Yes. I think companies without a balance sheet and limited backlog, primarily independent players, have definitely experienced price declines. The consolidation in the industry has led to more rational competitors, but we've noticed some unexpected lower pricing in the last two weeks. I know we're very competitive in the tiny homes and smaller single wides. However, as we move to larger products, particularly at the dealerships, we see the effects of maintaining our prices compared to competitors who have reduced theirs. We're monitoring the situation closely. Our main goal is to increase our volume and build our backlog. Shipments during the second quarter are looking pretty strong so far.

Speaker 6

So could you talk about, in the consumer book, we did see an increase both sequentially and year-on-year for delinquencies there. That's not uncommon. We're seeing that in the stick-built world too. But maybe could you talk about what type of stresses you're seeing on that portfolio? And if we do stay in this higher for longer environment, kind of what are some of the worst levels we've seen in that portfolio beginning of COVID or something like that as a frame of reference?

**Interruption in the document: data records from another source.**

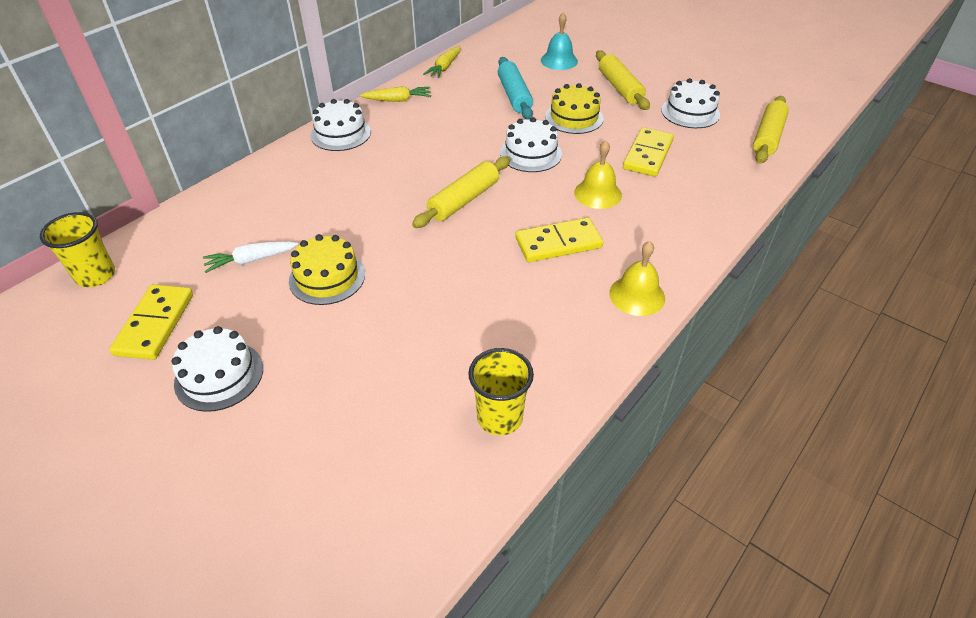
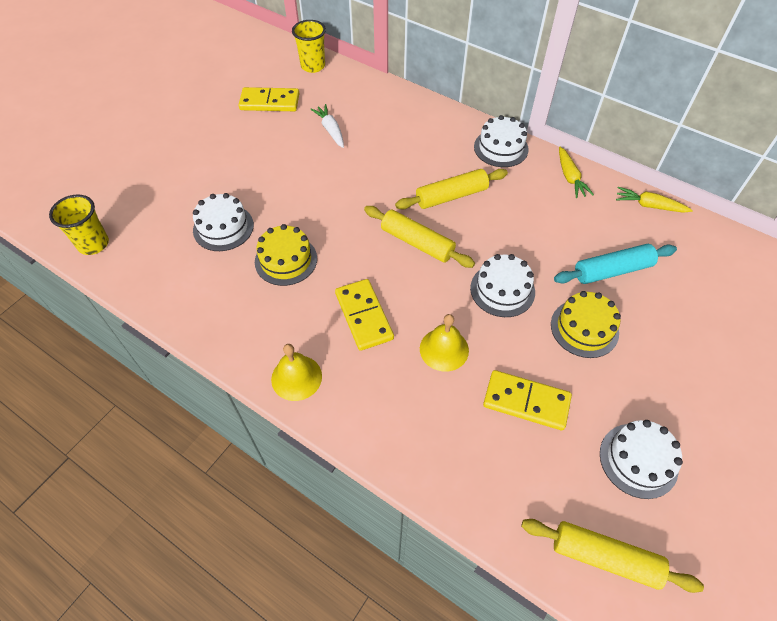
camera: 85 degrees right, 10 degrees up
(219, 375) = (225, 140): white cake -> white cake (223, 227)
(327, 277) = (314, 172): yellow cake -> yellow cake (286, 260)
(500, 417) = (175, 284): yellow cup -> yellow cup (93, 244)
(559, 60) = (714, 312): turquoise bell -> none
(620, 88) = (671, 378): yellow rolling pin -> yellow rolling pin (451, 196)

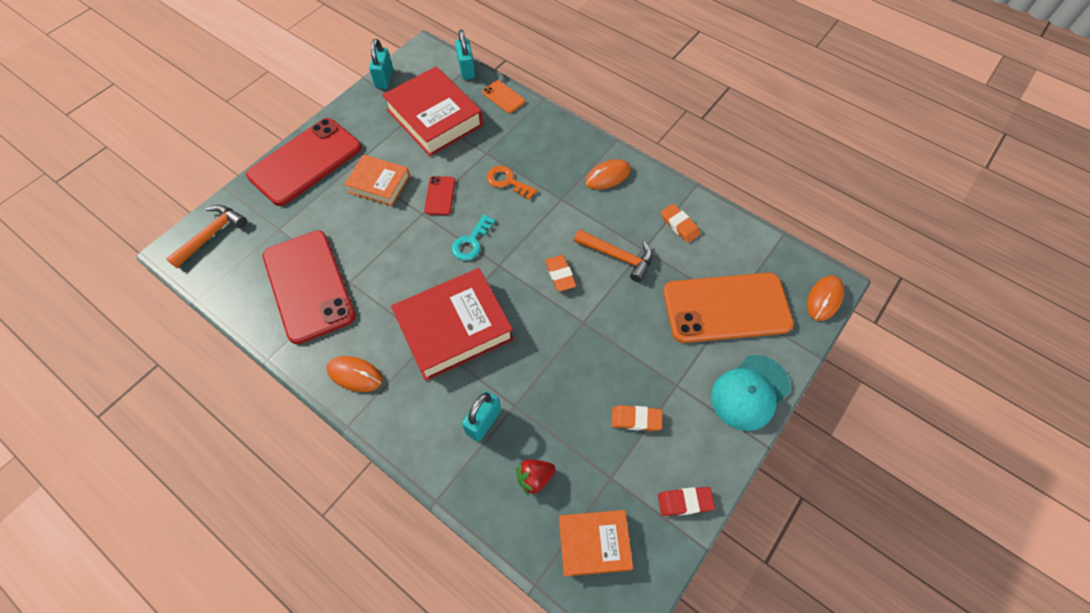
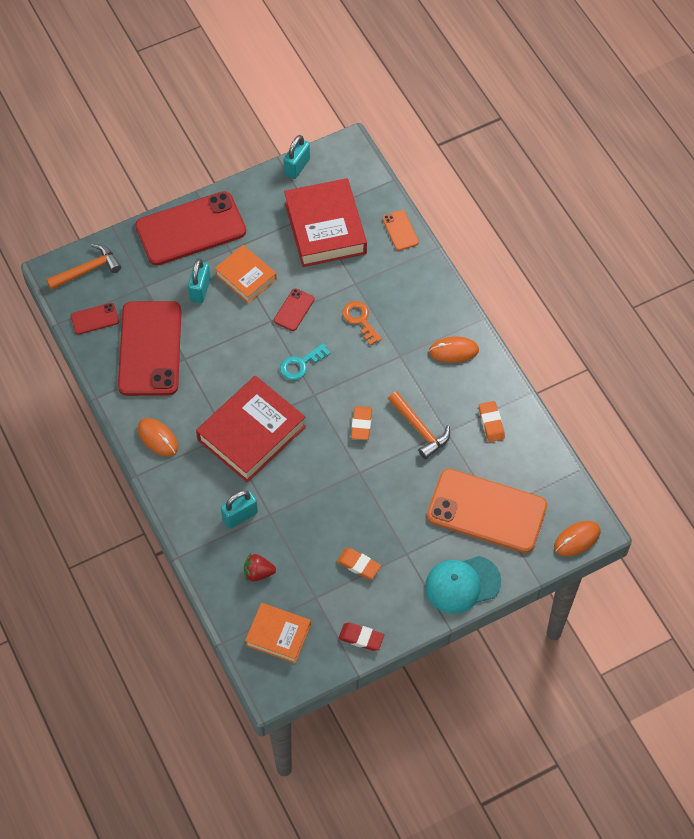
camera: 25 degrees right, 0 degrees up
(236, 279) = (94, 319): none -> red phone
(454, 328) = (251, 433): red book -> red book turned 45 degrees counterclockwise
(466, 70) = (380, 186): turquoise padlock -> turquoise padlock (200, 290)

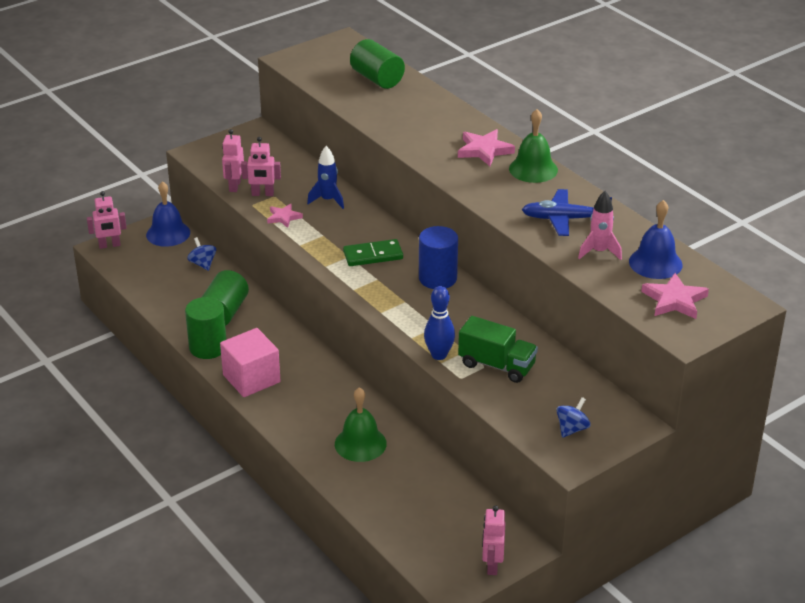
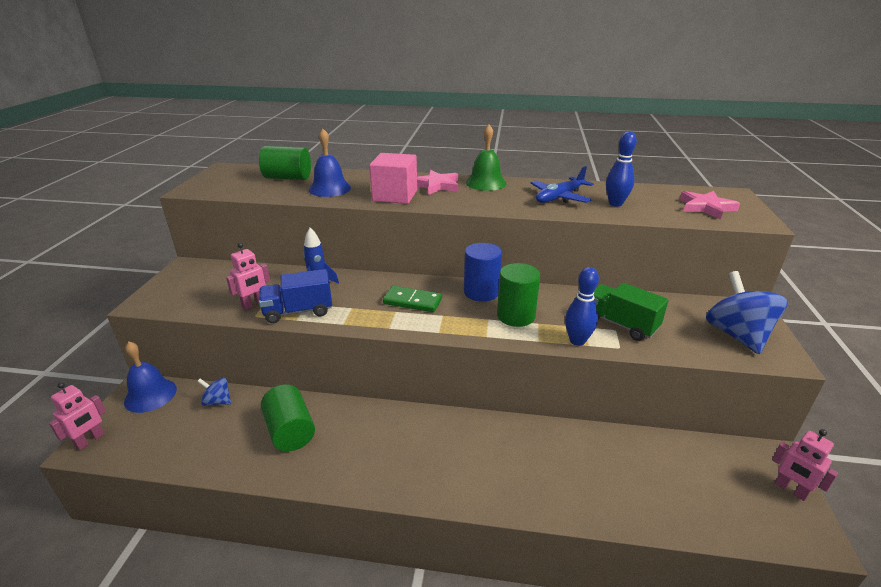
camera: 45 degrees left, 5 degrees down
(208, 347) = (314, 473): green cylinder -> green cylinder (516, 316)
(234, 186) = (218, 310): pink robot -> none
(251, 378) = (393, 474): pink cube -> pink cube (395, 195)
(284, 217) = (298, 311): pink star -> blue truck
(360, 443) = (557, 464): green bell -> none
(373, 255) = (412, 301): green domino -> green domino turned 75 degrees clockwise
(496, 365) = (620, 324): green truck -> green truck turned 120 degrees counterclockwise
(572, 429) = (736, 335): blue spinning top -> blue spinning top, size x2.02
(599, 252) = (615, 204): pink rocket -> blue bowling pin
(655, 263) = (652, 196): blue bell -> blue bell (330, 188)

Yes, we view delinquencies a bit differently internally than the accounting perspective. For our retail loan portfolio, we assess the percentage of the portfolio that hasn’t received a payment in 30 days. Since bringing this servicing in-house around 2012, we’ve reduced the delinquency rate from nearly 6% to about 1.3% in 2021. Our program and team are performing exceptionally well. While delinquency rates and problematic accounts have risen slightly, they remain significantly lower than the national average. Certain aspects of our retail financing contribute to this success, including our requirement for substantial down payments, which some competitors have relaxed to attract customers. We also refrain from financing many additional items, which can complicate loans without providing much return. Additionally, our retail finance program includes a holdback with dealers that gives us extra security. All these factors help maintain our outperformance, and we’re closely monitoring the situation. Notably, our reserves decreased in the first quarter for the retail finance segment, primarily because we’ve observed that for homes sold before COVID, we’ve sometimes collected more on repossessions than the outstanding principal balances. I feel confident about our team and the portfolio's performance; even if delinquency rates rise slightly, it wouldn’t be a cause for concern unless they approached 5% or 6%, which is still a level we are well below.

Speaker 6

Could we get an update on Bastrop and some of the other land parcels?

Yes. We hired an internal team. We've been working through the properties. Bastrop continues to progress. We're putting in the roads now Phase 1. We've got Phase 2 working as well. We've got a lot of utilities in there. We're building the water treatment plant. So there is a lot of focus on Bastrop. You'll see us continuing to invest capital there. Some of the other properties I talked about on either the last call or the call before, just working through where we are on those properties and ultimately determining the highest and best use for them and from a shareholders' standpoint. And so we've received some interesting proposals to sell certain properties or to partner on certain properties, and we're working through that now, and I think you'll start to see some movement during the second quarter on this.

Operator

At this time, I would like to turn the conference back over to Duncan Bates, CEO, for closing remarks.

I want to thank everybody for joining today's earnings call. We appreciate your interest in Legacy Housing. And if you have any questions on the quarter, feel free to give Jeff or me a call or shoot us an email. Thanks a lot. Bye.

Operator

This concludes today's conference call. Thank you for participating. You may now disconnect.